■ Problems to solve ■
1. Answer these questions from the abstract on difficult-to-treat rheumatoid arthritis:
(a) How many patients were included in the study?
(b) What was the median survival of the treatments?
(c) Which drugs were associated with worse survival rates after fulfilling the difficult-to-treat criteria?
2. Reproduce the abstract on difficult-to-treat rheumatoid arthritis word for word, between "Subsequent biologic and" and "a survival analysis.", inclusive.

■ Selected text ■
------------------------------------------------

Subsequent biologic and targeted synthetic disease modifying anti rheumatic drugs after fulfilling difficult-to-treat rheumatoid arthritis criteria: a survival analysis.

Abstract

To evaluate the survival of different biologic or targeted-synthetic disease-modifying antirheumatic drugs (b/tsDMARD) administered after fulfilling difficult-to-treat rheumatoid arthritis (D2TRA) criteria, and to assess factors related to treatment discontinuation. Retrospective study including D2TRA patients. Drug retention of the b/tsDMARD administered after fulfilling D2TRA was assessed by Kaplan-Meier plots and the log-rank test. Cox hazard models were used to identify factors affecting treatment discontinuation. Of the 122 patients included, 75 maintained active treatment (61.5%) with a subsequent line after D2T compared to 47 (38.5%) who discontinued and required more successive lines of b/tsDMARDs. The median survival of the treatments was 78.3(7.6) months and the treatment after D2T with the better rate of survival was rituximab, followed by JAKi and IL6Ri, while worse survival rates were associated with abatacept and TNFi. Significant differences were noted among b/tsDMARDs (log-rank p < 0.01) and to evaluate these differences, a Cox regression was performed, taking each b/tsDMARD as a reference and comparing it with the others. DAS28 values 6-months after initiation of treatment were higher in those patients who discontinued treatment [4.4(1.2) vs 3.5(1.3), p = 0.01]. The multivariate cox regression model revealed that treatment choice after D2T [HR = 1.26(95%CI 1.06-1.05)] and lower DAS28 values at 6 months [HR = 1.49(95%CI 1.16-1.52)] were independent risk factors associated with treatment discontinuation. Once patients met the D2TRA criteria, the subsequent line of b/tsDMARDs with the best survival rates were rituximab, JAKi and IL6Ri. Moreover, DAS28 at 6-months of treatment after D2T was an independent risk factor for drug discontinuation. Key Points • Rituximab, IL6Ri and JAKi have better retention ratesin patients after fulfilling D2TRA criteria • Clinical disease activity in the first six months after fulfillment of D2TRA criteria is an independent risk factor of subsequent treatment survival.

------------------------------------------------

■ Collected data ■
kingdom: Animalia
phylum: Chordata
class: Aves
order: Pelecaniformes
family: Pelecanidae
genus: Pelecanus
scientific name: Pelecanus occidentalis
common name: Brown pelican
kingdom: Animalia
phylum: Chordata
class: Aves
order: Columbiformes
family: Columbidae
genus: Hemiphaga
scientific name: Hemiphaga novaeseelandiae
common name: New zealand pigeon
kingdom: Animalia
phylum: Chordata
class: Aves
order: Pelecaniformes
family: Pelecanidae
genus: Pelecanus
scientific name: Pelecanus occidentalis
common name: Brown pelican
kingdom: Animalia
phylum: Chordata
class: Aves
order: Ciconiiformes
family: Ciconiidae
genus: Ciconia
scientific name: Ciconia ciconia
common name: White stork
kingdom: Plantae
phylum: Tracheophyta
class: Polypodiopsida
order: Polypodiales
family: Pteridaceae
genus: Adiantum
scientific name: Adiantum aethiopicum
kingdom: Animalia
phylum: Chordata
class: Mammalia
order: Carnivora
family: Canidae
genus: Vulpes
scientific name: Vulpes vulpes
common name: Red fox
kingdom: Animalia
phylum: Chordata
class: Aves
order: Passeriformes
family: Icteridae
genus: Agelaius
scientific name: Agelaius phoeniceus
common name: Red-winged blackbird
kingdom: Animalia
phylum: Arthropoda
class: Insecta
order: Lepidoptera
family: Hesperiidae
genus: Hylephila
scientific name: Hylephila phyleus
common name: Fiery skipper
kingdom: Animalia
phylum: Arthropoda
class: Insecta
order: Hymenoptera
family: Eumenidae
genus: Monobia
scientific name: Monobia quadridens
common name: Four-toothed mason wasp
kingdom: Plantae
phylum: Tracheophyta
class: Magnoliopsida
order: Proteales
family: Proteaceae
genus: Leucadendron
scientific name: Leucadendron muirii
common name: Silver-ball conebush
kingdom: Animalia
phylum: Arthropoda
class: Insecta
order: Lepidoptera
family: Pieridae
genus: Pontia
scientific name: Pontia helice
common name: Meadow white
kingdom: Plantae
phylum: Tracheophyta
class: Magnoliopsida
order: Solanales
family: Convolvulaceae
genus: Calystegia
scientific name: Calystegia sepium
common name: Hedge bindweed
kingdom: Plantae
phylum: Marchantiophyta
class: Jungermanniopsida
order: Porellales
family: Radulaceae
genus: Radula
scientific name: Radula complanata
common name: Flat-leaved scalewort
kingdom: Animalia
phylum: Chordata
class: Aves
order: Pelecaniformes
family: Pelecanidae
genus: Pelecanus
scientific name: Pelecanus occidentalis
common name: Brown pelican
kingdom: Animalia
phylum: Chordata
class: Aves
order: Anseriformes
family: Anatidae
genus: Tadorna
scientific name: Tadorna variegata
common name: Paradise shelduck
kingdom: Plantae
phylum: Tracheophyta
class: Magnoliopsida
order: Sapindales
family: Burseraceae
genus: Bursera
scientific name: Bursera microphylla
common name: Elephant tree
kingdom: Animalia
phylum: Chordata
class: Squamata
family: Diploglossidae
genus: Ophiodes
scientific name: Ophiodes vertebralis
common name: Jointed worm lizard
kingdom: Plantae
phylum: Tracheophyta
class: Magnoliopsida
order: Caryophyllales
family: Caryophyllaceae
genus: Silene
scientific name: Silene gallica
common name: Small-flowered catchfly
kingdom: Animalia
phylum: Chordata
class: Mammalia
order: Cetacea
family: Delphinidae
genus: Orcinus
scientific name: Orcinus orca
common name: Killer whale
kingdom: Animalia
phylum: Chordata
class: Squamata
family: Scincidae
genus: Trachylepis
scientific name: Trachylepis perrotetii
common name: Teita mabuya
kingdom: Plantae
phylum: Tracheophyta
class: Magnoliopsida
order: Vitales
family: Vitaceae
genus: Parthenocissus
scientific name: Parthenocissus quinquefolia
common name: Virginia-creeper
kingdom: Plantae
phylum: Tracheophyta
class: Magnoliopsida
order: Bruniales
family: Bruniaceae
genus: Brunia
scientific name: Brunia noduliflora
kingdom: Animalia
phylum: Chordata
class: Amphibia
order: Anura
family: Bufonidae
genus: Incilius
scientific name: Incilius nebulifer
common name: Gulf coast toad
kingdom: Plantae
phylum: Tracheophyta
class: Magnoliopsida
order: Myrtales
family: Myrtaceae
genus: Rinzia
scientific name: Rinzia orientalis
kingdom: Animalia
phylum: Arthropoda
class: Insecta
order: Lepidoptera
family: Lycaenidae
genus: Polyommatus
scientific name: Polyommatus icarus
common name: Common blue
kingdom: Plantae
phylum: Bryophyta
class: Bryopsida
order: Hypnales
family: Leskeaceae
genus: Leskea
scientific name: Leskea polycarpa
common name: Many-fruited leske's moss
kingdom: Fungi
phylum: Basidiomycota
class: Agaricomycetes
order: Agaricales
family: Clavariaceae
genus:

------------------------------------------------

■ Answer list ■
1.
(a) 122 patients.
(b) 78.3(7.6) months.
(c) Abatacept and TNFi.

2.
Subsequent biologic and targeted synthetic disease modifying anti rheumatic drugs after fulfilling difficult-to-treat rheumatoid arthritis criteria: a survival analysis.